I created a feature request for IPython to be exposed as a window object again but maybe any of you know a workaround.
I want to develop a platform within Jupyter with better styling than Widgets by using HTML/JavaScript. I don’t want to require the user to install a plugin (since I believe the functionality is there, just hidden by the code packer).
If you’re dubious about my use-case, that’s probably fair. Here’s what I have in mind:
The “missing” link (again I believe just hidden by the web packer during build) In Jupyter Notebook is the feature described in this StackOverflow question:
They’re complaining about something that’s not really a good use-case (trying to make the anync JS code affect the current cell’s synchronous output) but just the capability to access IPython is what I mean.
JavaScript executed within a cell accesses window.IPython and tells Jupyter to execute some Python. This works just fine in Jupyter Notebook: Javascript('''IPython.notebook.kernel.execute("my_out = 'hello world'");'''). But fails in JupyterLab.

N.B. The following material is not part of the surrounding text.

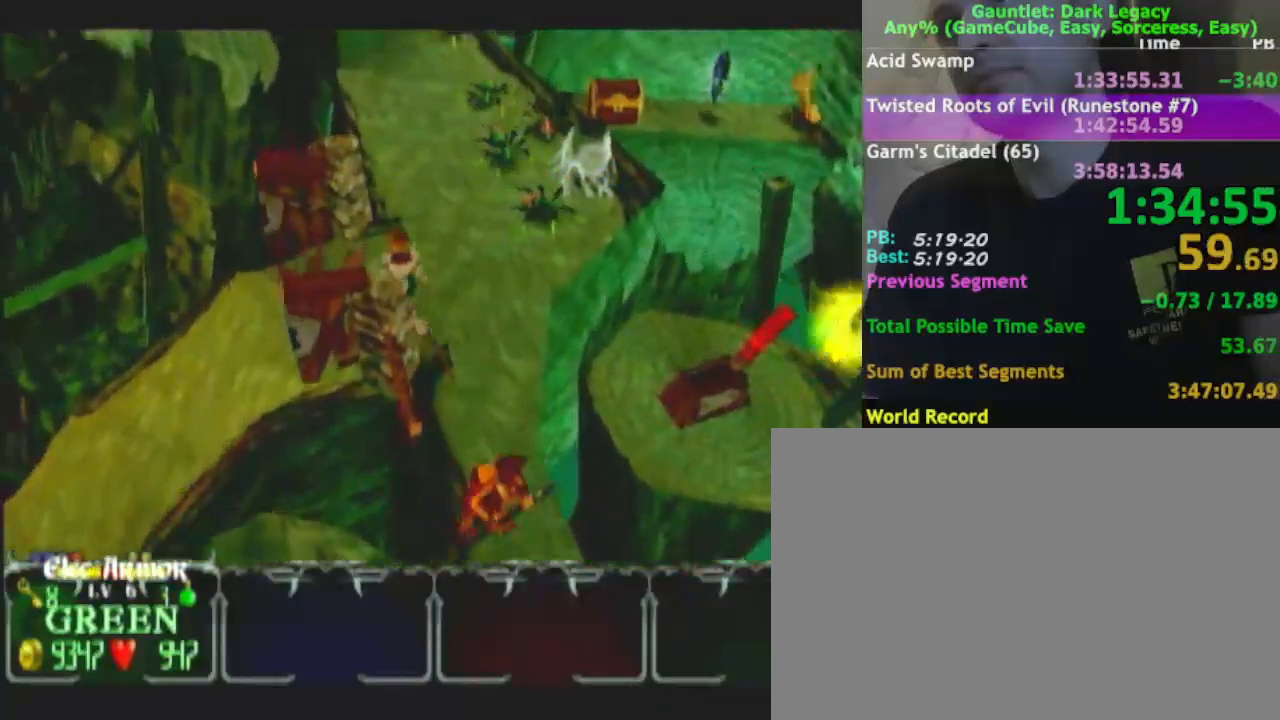
{"buttons": ["DPAD_UP"], "left_stick": "down-left", "right_stick": "center", "events": [[17, "DPAD_LEFT", "down"], [117, "DPAD_LEFT", "up"], [117, "left_stick", "down-left"], [450, "DPAD_UP", "down"]]}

Any idea if expose_app_in_browser was a feature associated with some CVE related to XSS or something? Or do you know why Jupyter Notebook still supports this but Jupyter Lab chose to change it? Seems like both teams would be on the same page if it’s a security thing.
It’s less about security (you’re in the browser, with a hot shell executor: there’s nothing to keep bad actors out) and more about stability and maintainability: notebooks (or worse, libraries) that heavily rely on “raw” js features are not portable across frontends, as differences like the multi-document nature of JupyterLab makes it much harder to reason about whichJupyter.kernel would do something.
With the modular nature of jupyterlab, many aspects of race conditions, acquiring third party libraries, etc. are resolved at build and install time instead of at runtime. This is less convenient for one-off apps, but is far easier for (volunteer) maintainers over time.